US 12,366,459 B2
Localization processing service and observed scene reconstruction service
Brian Streem, Jackson Heights, NY (US); Ricardo Achilles Filho, Bauru (BR); Vijaykumar Sureshkumar, Jersey City, NJ (US); Marcelo Guimarães, Bauru (BR); Marcelo Eduardo Benencase, Cascavel (BR); Andresso da Silva, Campo Alegre (BR); Guilherme Soares Silvestre, Matão (BR); Gustavo Henrique Benso, Reginópolis (BR); Juan Carlos Conceição de Lima Sales, Campo Grande (BR); Natan Henrique Sanches, São Carlos (BR); Saulo Gabriel Felix, São Cristóvão (BR); Pedro Luiz Cason Caldato, Bauru (BR); Gustavo Henrique Stahl, Limeira (BR); and Igor Kenzo Ishikawa Oshiro Nakashima, Campinas (BR)
Assigned to AEROCINE VENTURES, INC., Jackson Heights, NY (US)
Filed by AEROCINE VENTURES, INC., Jackson Heights, NY (US)
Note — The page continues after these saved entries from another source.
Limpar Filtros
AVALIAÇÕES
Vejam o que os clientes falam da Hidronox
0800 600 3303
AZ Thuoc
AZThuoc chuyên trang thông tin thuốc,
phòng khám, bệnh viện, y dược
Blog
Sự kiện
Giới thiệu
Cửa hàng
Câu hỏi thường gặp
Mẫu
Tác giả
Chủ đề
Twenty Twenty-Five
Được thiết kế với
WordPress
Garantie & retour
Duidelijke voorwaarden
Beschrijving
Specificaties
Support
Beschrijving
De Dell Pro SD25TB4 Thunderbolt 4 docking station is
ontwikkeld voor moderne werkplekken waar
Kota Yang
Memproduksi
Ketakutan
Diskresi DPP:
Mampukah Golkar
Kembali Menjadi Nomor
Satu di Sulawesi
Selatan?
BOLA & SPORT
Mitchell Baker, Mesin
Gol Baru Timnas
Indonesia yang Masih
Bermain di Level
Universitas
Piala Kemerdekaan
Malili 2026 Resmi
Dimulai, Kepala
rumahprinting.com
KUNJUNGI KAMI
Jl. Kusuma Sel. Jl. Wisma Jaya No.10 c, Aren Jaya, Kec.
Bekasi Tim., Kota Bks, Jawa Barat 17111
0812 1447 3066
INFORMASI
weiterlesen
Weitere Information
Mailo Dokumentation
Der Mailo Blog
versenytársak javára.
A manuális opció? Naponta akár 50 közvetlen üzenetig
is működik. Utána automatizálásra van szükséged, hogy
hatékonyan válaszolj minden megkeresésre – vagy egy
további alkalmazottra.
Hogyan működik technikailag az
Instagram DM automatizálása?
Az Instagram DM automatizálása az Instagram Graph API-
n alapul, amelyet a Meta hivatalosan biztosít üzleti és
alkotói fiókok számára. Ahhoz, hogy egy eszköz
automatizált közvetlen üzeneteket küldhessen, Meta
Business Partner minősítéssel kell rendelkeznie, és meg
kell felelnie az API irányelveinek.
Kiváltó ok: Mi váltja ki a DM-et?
Filed on Jun. 9, 2023, as Appl. No. 18/208,257.
Claims priority of provisional application 63/350,856, filed on Jun. 9, 2022.
Claims priority of provisional application 63/422,564, filed on Nov. 4, 2022.
Prior Publication US 2023/0400327 A1, Dec. 14, 2023
Int. Cl. G01C 21/00 (2006.01); G01C 21/30 (2006.01); G06T 7/70 (2017.01); G06T 7/73 (2017.01); G06T 17/05 (2011.01); G06V 10/56 (2022.01); G06V 10/74 (2022.01); G06V 10/764 (2022.01); G06V 10/771 (2022.01); G06V 20/62 (2022.01)
CPC G01C 21/3804 (2020.08) [G01C 21/30 (2013.01); G06T 7/70 (2017.01); G06T 7/74 (2017.01); G06T 17/05 (2013.01); G06V 10/56 (2022.01); G06V 10/761 (2022.01); G06V 10/764 (2022.01); G06V 10/771 (2022.01); G06V 20/625 (2022.01); G06T 2207/20084 (2013.01)] 27 Claims
OG exemplary drawing
 
1. A method of localizing an object in an environment using an observing subsystem comprising an image sensor component, a memory component, and a processing module communicatively coupled to the image sensor component and the memory component, the method comprising:
storing, with the memory component, a map feature database comprising a plurality of map feature entries, wherein:
each map feature entry of the plurality of map feature entries is respectively associated with a rendered map image of a plurality of rendered map images rendered from a georeferenced three-dimensional map; and
each rendered map image of the plurality of rendered map images is associated with a respective map location and a respective map orientation;
capturing, at a moment in time with the image sensor component, an observing image of the object;
determining, with the processing module, an observing orientation of the image sensor component at the moment in time;
determining, with the processing module, an observing location of the image sensor component at the moment in time;
defining, with the processing module, a similar image set, wherein:
the similar image set comprises the captured observing image and a particular rendered map image of the plurality of rendered map images; and
the defining comprises determining that:
the observing orientation of the captured observing image satisfies an orientation similarity comparison with the map orientation of the particular rendered map image; and
the observing location of the captured observing image satisfies a location similarity comparison with the map location of the particular rendered map image;
extracting, with a feature extractor model of the processing module, the following:
an image feature map from the captured observing image of the similar image set; and
a map feature map from the particular rendered map image of the similar image set;
performing, with a correlation module of the processing module, a tensor correlation between the extracted image feature map and the extracted map feature map to determine the position of the object on the particular rendered map image; and
based on the determined position of the object on the particular rendered map image, determining, with a raycasting module of the processing module, georeferenced three-dimensional coordinates of the object in the environment.